Problem to work on: Start at the top of the records below and copy them exactly to the end.

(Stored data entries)

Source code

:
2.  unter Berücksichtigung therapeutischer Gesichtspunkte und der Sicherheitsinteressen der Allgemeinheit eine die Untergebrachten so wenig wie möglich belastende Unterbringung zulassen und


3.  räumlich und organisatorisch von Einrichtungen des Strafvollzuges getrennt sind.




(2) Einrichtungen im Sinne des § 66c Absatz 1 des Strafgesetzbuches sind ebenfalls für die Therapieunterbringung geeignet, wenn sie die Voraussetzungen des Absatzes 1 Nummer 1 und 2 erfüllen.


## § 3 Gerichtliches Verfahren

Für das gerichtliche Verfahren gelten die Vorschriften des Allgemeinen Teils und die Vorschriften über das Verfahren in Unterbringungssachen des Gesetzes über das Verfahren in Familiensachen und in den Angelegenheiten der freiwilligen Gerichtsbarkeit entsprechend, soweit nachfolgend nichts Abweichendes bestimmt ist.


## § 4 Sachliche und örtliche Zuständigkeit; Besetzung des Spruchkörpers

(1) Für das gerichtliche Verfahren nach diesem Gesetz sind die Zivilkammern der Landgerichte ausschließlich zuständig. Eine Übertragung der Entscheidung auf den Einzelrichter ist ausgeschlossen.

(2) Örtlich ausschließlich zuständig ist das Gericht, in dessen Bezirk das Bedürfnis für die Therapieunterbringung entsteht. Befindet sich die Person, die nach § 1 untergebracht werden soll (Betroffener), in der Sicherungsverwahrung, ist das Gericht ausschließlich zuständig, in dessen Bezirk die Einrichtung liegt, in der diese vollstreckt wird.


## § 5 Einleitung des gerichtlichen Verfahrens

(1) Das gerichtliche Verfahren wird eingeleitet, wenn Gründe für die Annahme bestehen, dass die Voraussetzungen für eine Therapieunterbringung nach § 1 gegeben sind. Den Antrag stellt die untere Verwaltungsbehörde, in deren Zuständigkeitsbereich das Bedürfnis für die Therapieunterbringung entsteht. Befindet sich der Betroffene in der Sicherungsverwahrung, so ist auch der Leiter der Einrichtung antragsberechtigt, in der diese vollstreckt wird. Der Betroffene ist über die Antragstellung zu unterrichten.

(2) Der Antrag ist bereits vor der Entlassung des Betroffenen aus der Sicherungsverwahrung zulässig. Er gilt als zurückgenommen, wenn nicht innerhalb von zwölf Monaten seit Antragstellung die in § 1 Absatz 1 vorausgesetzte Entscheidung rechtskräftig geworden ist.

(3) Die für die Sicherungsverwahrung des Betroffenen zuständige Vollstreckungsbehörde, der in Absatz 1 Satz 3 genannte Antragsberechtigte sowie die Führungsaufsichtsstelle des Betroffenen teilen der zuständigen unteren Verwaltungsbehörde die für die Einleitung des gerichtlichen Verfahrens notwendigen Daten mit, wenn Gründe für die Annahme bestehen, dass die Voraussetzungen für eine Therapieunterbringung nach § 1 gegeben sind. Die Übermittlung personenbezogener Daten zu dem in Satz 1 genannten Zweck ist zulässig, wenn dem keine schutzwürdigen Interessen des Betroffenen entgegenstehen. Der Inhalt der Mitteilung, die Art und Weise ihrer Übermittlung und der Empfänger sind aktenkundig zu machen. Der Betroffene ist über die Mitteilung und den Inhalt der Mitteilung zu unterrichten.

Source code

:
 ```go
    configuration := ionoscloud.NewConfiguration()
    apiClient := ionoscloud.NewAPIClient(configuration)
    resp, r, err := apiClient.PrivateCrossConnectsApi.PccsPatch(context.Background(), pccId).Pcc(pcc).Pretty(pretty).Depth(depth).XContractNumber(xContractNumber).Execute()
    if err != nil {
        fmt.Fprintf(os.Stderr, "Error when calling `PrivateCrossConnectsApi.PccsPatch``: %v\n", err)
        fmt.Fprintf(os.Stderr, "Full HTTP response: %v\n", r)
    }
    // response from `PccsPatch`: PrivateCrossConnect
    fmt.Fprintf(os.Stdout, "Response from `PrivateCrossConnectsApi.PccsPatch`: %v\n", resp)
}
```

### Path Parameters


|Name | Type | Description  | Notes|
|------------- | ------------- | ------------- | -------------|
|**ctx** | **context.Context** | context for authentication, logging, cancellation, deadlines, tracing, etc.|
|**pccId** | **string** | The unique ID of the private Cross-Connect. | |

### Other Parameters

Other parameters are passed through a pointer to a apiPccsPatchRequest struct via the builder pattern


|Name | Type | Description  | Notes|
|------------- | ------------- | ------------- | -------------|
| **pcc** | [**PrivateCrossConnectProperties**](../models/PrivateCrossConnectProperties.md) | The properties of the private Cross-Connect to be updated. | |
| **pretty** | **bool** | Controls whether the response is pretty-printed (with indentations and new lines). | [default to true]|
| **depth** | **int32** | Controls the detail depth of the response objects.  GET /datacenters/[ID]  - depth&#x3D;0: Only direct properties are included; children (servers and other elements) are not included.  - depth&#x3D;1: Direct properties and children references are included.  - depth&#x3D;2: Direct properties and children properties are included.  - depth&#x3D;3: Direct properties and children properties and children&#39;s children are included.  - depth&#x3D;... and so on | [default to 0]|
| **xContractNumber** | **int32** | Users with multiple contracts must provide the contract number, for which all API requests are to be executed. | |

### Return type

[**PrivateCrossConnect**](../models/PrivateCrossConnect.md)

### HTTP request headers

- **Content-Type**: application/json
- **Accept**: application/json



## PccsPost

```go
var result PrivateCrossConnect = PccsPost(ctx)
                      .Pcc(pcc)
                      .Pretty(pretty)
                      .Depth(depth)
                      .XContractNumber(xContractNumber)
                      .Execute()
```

Your solution:
Source code

:
2.  unter Berücksichtigung therapeutischer Gesichtspunkte und der Sicherheitsinteressen der Allgemeinheit eine die Untergebrachten so wenig wie möglich belastende Unterbringung zulassen und


3.  räumlich und organisatorisch von Einrichtungen des Strafvollzuges getrennt sind.




(2) Einrichtungen im Sinne des § 66c Absatz 1 des Strafgesetzbuches sind ebenfalls für die Therapieunterbringung geeignet, wenn sie die Voraussetzungen des Absatzes 1 Nummer 1 und 2 erfüllen.


## § 3 Gerichtliches Verfahren

Für das gerichtliche Verfahren gelten die Vorschriften des Allgemeinen Teils und die Vorschriften über das Verfahren in Unterbringungssachen des Gesetzes über das Verfahren in Familiensachen und in den Angelegenheiten der freiwilligen Gerichtsbarkeit entsprechend, soweit nachfolgend nichts Abweichendes bestimmt ist.


## § 4 Sachliche und örtliche Zuständigkeit; Besetzung des Spruchkörpers

(1) Für das gerichtliche Verfahren nach diesem Gesetz sind die Zivilkammern der Landgerichte ausschließlich zuständig. Eine Übertragung der Entscheidung auf den Einzelrichter ist ausgeschlossen.

(2) Örtlich ausschließlich zuständig ist das Gericht, in dessen Bezirk das Bedürfnis für die Therapieunterbringung entsteht. Befindet sich die Person, die nach § 1 untergebracht werden soll (Betroffener), in der Sicherungsverwahrung, ist das Gericht ausschließlich zuständig, in dessen Bezirk die Einrichtung liegt, in der diese vollstreckt wird.


## § 5 Einleitung des gerichtlichen Verfahrens

(1) Das gerichtliche Verfahren wird eingeleitet, wenn Gründe für die Annahme bestehen, dass die Voraussetzungen für eine Therapieunterbringung nach § 1 gegeben sind. Den Antrag stellt die untere Verwaltungsbehörde, in deren Zuständigkeitsbereich das Bedürfnis für die Therapieunterbringung entsteht. Befindet sich der Betroffene in der Sicherungsverwahrung, so ist auch der Leiter der Einrichtung antragsberechtigt, in der diese vollstreckt wird. Der Betroffene ist über die Antragstellung zu unterrichten.

(2) Der Antrag ist bereits vor der Entlassung des Betroffenen aus der Sicherungsverwahrung zulässig. Er gilt als zurückgenommen, wenn nicht innerhalb von zwölf Monaten seit Antragstellung die in § 1 Absatz 1 vorausgesetzte Entscheidung rechtskräftig geworden ist.

(3) Die für die Sicherungsverwahrung des Betroffenen zuständige Vollstreckungsbehörde, der in Absatz 1 Satz 3 genannte Antragsberechtigte sowie die Führungsaufsichtsstelle des Betroffenen teilen der zuständigen unteren Verwaltungsbehörde die für die Einleitung des gerichtlichen Verfahrens notwendigen Daten mit, wenn Gründe für die Annahme bestehen, dass die Voraussetzungen für eine Therapieunterbringung nach § 1 gegeben sind. Die Übermittlung personenbezogener Daten zu dem in Satz 1 genannten Zweck ist zulässig, wenn dem keine schutzwürdigen Interessen des Betroffenen entgegenstehen. Der Inhalt der Mitteilung, die Art und Weise ihrer Übermittlung und der Empfänger sind aktenkundig zu machen. Der Betroffene ist über die Mitteilung und den Inhalt der Mitteilung zu unterrichten.

Source code

:
 ```go
    configuration := ionoscloud.NewConfiguration()
    apiClient := ionoscloud.NewAPIClient(configuration)
    resp, r, err := apiClient.PrivateCrossConnectsApi.PccsPatch(context.Background(), pccId).Pcc(pcc).Pretty(pretty).Depth(depth).XContractNumber(xContractNumber).Execute()
    if err != nil {
        fmt.Fprintf(os.Stderr, "Error when calling `PrivateCrossConnectsApi.PccsPatch``: %v\n", err)
        fmt.Fprintf(os.Stderr, "Full HTTP response: %v\n", r)
    }
    // response from `PccsPatch`: PrivateCrossConnect
    fmt.Fprintf(os.Stdout, "Response from `PrivateCrossConnectsApi.PccsPatch`: %v\n", resp)
}
```

### Path Parameters


|Name | Type | Description  | Notes|
|------------- | ------------- | ------------- | -------------|
|**ctx** | **context.Context** | context for authentication, logging, cancellation, deadlines, tracing, etc.|
|**pccId** | **string** | The unique ID of the private Cross-Connect. | |

### Other Parameters

Other parameters are passed through a pointer to a apiPccsPatchRequest struct via the builder pattern


|Name | Type | Description  | Notes|
|------------- | ------------- | ------------- | -------------|
| **pcc** | [**PrivateCrossConnectProperties**](../models/PrivateCrossConnectProperties.md) | The properties of the private Cross-Connect to be updated. | |
| **pretty** | **bool** | Controls whether the response is pretty-printed (with indentations and new lines). | [default to true]|
| **depth** | **int32** | Controls the detail depth of the response objects.  GET /datacenters/[ID]  - depth&#x3D;0: Only direct properties are included; children (servers and other elements) are not included.  - depth&#x3D;1: Direct properties and children references are included.  - depth&#x3D;2: Direct properties and children properties are included.  - depth&#x3D;3: Direct properties and children properties and children&#39;s children are included.  - depth&#x3D;... and so on | [default to 0]|
| **xContractNumber** | **int32** | Users with multiple contracts must provide the contract number, for which all API requests are to be executed. | |

### Return type

[**PrivateCrossConnect**](../models/PrivateCrossConnect.md)

### HTTP request headers

- **Content-Type**: application/json
- **Accept**: application/json



## PccsPost

```go
var result PrivateCrossConnect = PccsPost(ctx)
                      .Pcc(pcc)
                      .Pretty(pretty)
                      .Depth(depth)
                      .XContractNumber(xContractNumber)
                      .Execute()
```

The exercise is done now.